When I return from my streamside tour around noon, Kalkaska is choked with people, though a wombat most assuredly can choke on a single kernel of corn, and I have no idea how many people there are. I park in a shady residential district and walk the five or six blocks to the center of town. The lawns are neat, the houses modest but in good repair. What do people do? Take in each other's laundry and throw festivals? Our land is full of incomprehensible wonder, and nay-sayers should be raspberried.
On Main Street, Cliff is up on the bandstand in a boater and a string tie. Hank Snow's country music blares from a public-address system that tweets and howls and screeches, drowning out the lyrics. Cliff makes some garbled announcements. He is a mixture of booster and carnival barker. I remember he once lured the International Sled Dog Races to Kalkaska for the slow winter months.
Perhaps in an age heavily flavored with the artificial and the often very distant spectator sport, a celebration of trout or dog is a good thing despite the heavy dosage of sheer hokum. A Silent Majority spring rite laced with streaks of yokel patriotism.
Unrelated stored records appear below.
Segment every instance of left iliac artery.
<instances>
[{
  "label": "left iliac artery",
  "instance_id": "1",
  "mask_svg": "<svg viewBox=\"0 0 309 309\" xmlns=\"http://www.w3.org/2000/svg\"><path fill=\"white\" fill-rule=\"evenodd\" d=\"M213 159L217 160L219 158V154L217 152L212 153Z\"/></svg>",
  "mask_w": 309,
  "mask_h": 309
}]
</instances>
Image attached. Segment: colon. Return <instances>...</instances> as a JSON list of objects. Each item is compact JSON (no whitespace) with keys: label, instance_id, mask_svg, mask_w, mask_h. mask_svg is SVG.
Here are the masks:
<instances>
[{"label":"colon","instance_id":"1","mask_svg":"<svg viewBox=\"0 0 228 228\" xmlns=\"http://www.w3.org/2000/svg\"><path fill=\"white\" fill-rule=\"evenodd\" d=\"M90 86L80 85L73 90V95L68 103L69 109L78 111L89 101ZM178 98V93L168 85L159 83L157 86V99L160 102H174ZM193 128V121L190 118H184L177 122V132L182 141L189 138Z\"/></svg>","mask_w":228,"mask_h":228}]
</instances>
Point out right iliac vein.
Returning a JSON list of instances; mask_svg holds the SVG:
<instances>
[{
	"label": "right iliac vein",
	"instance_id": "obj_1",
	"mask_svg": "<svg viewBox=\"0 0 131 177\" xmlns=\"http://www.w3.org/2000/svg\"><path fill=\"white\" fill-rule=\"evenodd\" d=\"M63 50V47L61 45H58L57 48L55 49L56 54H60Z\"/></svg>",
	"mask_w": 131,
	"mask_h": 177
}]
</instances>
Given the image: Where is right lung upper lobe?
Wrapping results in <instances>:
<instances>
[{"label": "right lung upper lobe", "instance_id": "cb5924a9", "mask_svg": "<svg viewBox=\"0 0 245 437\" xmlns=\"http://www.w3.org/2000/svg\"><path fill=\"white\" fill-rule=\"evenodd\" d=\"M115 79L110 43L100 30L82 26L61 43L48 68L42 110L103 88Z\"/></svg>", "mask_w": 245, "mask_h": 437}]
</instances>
In front of the hardware store there is a kindly old man who tells me that many years ago a
rainbow weighing over twenty pounds, caught at Bailey's Rapids, won the contest. Bailey's Rapids is a stretch of the upper Manistee near Fife Lake and not far from town. I have fished the area with some eagerness. It is unlikely that this fast, shallow stretch of water can offer good fishing much longer; too many cabins have been built on its banks in the past decade. The waters will inevitably degenerate from seeping septic tanks.
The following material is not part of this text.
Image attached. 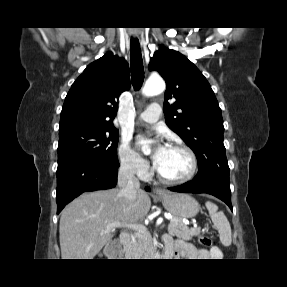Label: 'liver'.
Masks as SVG:
<instances>
[{"mask_svg":"<svg viewBox=\"0 0 287 287\" xmlns=\"http://www.w3.org/2000/svg\"><path fill=\"white\" fill-rule=\"evenodd\" d=\"M151 207L143 190L136 200L128 201L120 189L84 193L61 213L59 234L62 259H93L115 233L106 226L121 222L133 224L143 220Z\"/></svg>","mask_w":287,"mask_h":287,"instance_id":"1","label":"liver"}]
</instances>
I feel melancholy reading the Official Program, which announces such events as a canoe race, a Grand Royal Parade and one last item, a Buick Opel Paint-In. I plan avoiding the latter but allow my mind to revolve wildly around its possibilities. I begin to think numbly of the many small communities in Michigan that throw one sort of festival or another to draw dollars before winter sets in. (Climate may soon be no hindrance; a few months ago there was a snowmobile festival.) We have a Bean Queen, a Strawberry Queen, a Cherry Queen, a Smoked Pickerel Queen, an Alpenfest Queen and a Red Flannel Queen from Cedar Springs, whom I am to meet later to-day. The new Trout Queen is Pat Christian, an appropriate name for a lovely girl from the north country. I wonder if in the swine provinces of Iowa they have a Pig Queen. Or if somewhere in our country there is simple Queen Queen. And do they have Queens in England other than the honest-to-God one?
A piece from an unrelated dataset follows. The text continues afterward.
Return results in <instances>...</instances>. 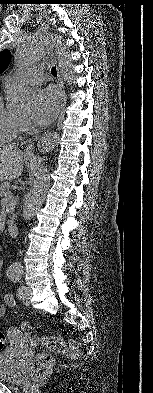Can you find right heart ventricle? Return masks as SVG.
<instances>
[{"label": "right heart ventricle", "mask_w": 153, "mask_h": 393, "mask_svg": "<svg viewBox=\"0 0 153 393\" xmlns=\"http://www.w3.org/2000/svg\"><path fill=\"white\" fill-rule=\"evenodd\" d=\"M22 131V121L5 109L0 96V144L15 140Z\"/></svg>", "instance_id": "obj_1"}]
</instances>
At lunch there are many local politicians, and virtually everyone is applauded and gets an award except me. The fried trout is good. Fred Bear of Bear Archery is announced King of the Festival, and there is a hearty round of applause for King Fred and Queen Pat, who sit together in purple robes with bright-yellow paper crowns. Fred Bear has slain elephant, grizzly, polar bear and Cape buffalo with bow and arrow; he looks gaunt and fatigued, like a member of displaced nobility or an actual sultan at a Shriner convention.